Sunday, July 11, 2010

Catechesis with Hispanics: Plan With the People, Not For the People

OK, my discernment about stepping up to the commitment to volunteer as adult faith formation coordinator in my mostly Hispanic parish is coming to a conclusion... and I have just found affirmation for my gut feelings.  Tonight I read through both the 1987 National Pastoral Plan for Hispanic Ministry and the 2002 update Encuentro & Mission: A Renewed Pastoral Framework for Hispanic Ministry. There is much wisdom in these two short documents - but for me they are also a source of some frustration that this vision seems largely unrealized in my own diocese. I suspect this is true in many places, however. Anyhow, I am always an advocate for working to change what I can and moving on from that over which I have little or no influence.

In my reflection about whether I would accept the challenge at my parish of following through in organizing adult faith formation, I came to the conclusion on my own that I could never do this as a "lone wolf" - as an Anglo imposing events and programs on the Spanish-speaking community- but would need the cooperation of a team from the Hispanic community.  A statement in Encuentro & Mission literally jumped off the page tonight:  number 4 under Pastoral Responses and Principles for Hispanic Ministry:  "Plan With the People, Not For the People."  The document urges grassroots consultation, saying "it is an effective tool for responding to the pastoral challenges found in parishes throughout the country." (44)

The biggest part of the pastoral challege in my parish?
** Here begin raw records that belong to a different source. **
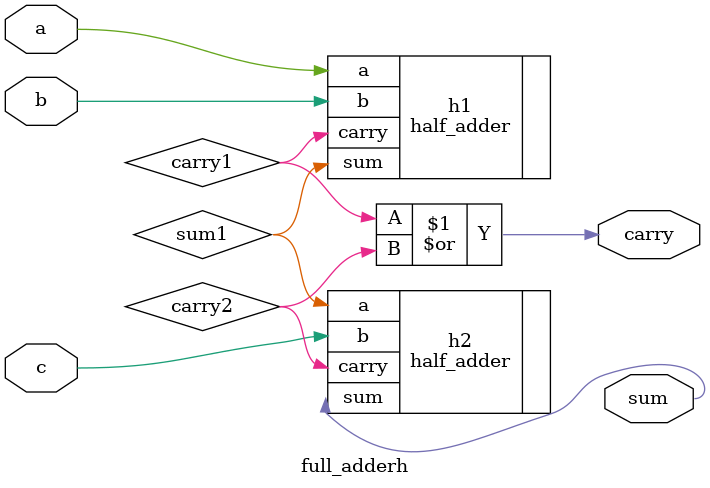
<source format=v>
module full_adderh (a,b,c,sum,carry);
input a,b,c;
output sum,carry;
wire sum1,carry1,carry2;
half_adder h1 (.a(a),.b(b),.sum(sum1),.carry(carry1));
half_adder h2 (.a(sum1),.b(c),.sum(sum),.carry(carry2));
assign carry=carry1|carry2;
endmodule //full_adderh
</source>
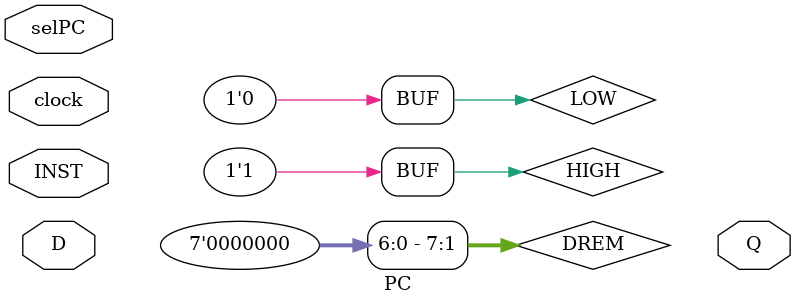
<source format=v>
module PC(input [7:0]D, input [1:0]selPC, input clock, input INST, output [7:0]Q);
	wire LOW, HIGH, nselMEM;
	not(nselMEM, INST);
	and(LOW, nselMEM, INST);
	not(HIGH, LOW);
	
	wire [7:0]outINC;
	wire [7:0]DPC;
	wire [7:0]QPC;
	wire [7:0]DREM;
	wire [7:0]QREM;
	
	buf(DREM, DMout);
	
	INC incrementador(.operando(QPC), .inc(outINC));
	mux8_4x1 muxPC( .em0(DMout), .em1(outINC), .em2(LOW), .em3(QPC), .esel4(selPC), .out4(DPC));
	
	reg8 PC (.ed(DPC), .ck(clock), .eset(LOW), .ereset(LOW), .eena(HIGH), .sq(QPC));
endmodule
</source>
In the past, when we have offered something planned and sponsored by the parish and invited the community to participate, only a few have responded.  One year, I attempted to deliver a Lenten afternoon of reflection bilingually - but when we started, no Hispanics were in the room.  About 45 minutes a handful of Hispanic young people wandered in and I asked our Spanish-speaking DRE to take the outline in and work with them on the discussion questions. The event was disappointing. But several years down the road, I see in part why.

Similarly, a year and a half ago, during Lent, we offered an English parish mission and a simultaneous Spanish one on a similar topic. While we got participation from probably about a fifth of the English-speaking community, for the first couple of days attendance at the Spanish one was mimimal - the last day, the group was respectable, as word of mouth got out about the quality of the experience.

Our failure to "plan with the people" most likely meant that the offerings in both cases were not seen by them as relevant to their very community-and-family-based faith. Instead, these were something imposed from outside. The fact that the second event grew in participation was due to community members inviting each other personally - which is apparently the way it works best.

Inter-cultural communication, I am learning, is not easy. It takes hard work, commitment, perseverence, and above all, love. I only hope I can be worthy of this service. I am spending time this summer trying to formulate a vision and some strategies - one more document - I want to browse through the 2007 Concluding Document for the V General Conference of the Bishops of Latin America and the Carribean at Aparecida - the sections on catechesis and evangelization could be helpful.

At the last Pastoral Council meeting at my parish, when I indicated I would consider serving as adult faith formation coordinator, one of the Hispanic members of the council came up to me after and offered to find me some people from their community to work with me.   I think, all in all, the Holy Spirit is in charge of this one, not me - since the pieces seem to be trying to fall into place.